### TASK DIRECTIONS
In the records below, count each line where the word "knutselhandleiding" appears, and reply with that number only.
[LISTED RECORDS — start]
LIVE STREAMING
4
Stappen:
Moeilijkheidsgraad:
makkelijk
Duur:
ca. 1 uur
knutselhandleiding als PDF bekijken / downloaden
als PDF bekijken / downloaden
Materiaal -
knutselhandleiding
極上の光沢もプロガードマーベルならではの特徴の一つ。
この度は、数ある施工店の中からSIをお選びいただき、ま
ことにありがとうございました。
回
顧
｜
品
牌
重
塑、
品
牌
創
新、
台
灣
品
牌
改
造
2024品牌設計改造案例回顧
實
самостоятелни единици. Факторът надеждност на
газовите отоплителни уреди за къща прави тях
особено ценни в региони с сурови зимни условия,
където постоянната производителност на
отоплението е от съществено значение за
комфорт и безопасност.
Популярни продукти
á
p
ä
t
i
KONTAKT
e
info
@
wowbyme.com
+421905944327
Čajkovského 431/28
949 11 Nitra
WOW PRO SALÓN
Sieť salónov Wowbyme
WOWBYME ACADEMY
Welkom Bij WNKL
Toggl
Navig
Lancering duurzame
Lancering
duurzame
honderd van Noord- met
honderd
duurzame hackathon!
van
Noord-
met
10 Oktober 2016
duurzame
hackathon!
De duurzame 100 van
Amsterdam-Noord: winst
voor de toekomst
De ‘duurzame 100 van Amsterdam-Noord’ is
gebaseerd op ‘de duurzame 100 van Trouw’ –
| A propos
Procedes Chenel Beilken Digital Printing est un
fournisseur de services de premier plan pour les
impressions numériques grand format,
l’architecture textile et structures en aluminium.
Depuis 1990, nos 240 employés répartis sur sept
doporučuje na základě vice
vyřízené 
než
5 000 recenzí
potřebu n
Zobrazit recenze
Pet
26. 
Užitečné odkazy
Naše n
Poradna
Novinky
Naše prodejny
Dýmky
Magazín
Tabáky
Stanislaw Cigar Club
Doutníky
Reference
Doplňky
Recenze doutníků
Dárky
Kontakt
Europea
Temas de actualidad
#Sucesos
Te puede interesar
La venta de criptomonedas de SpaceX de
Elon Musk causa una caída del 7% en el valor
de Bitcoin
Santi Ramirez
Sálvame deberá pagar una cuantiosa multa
[LISTED RECORDS — finish]
### THE COMPLETED TASK
2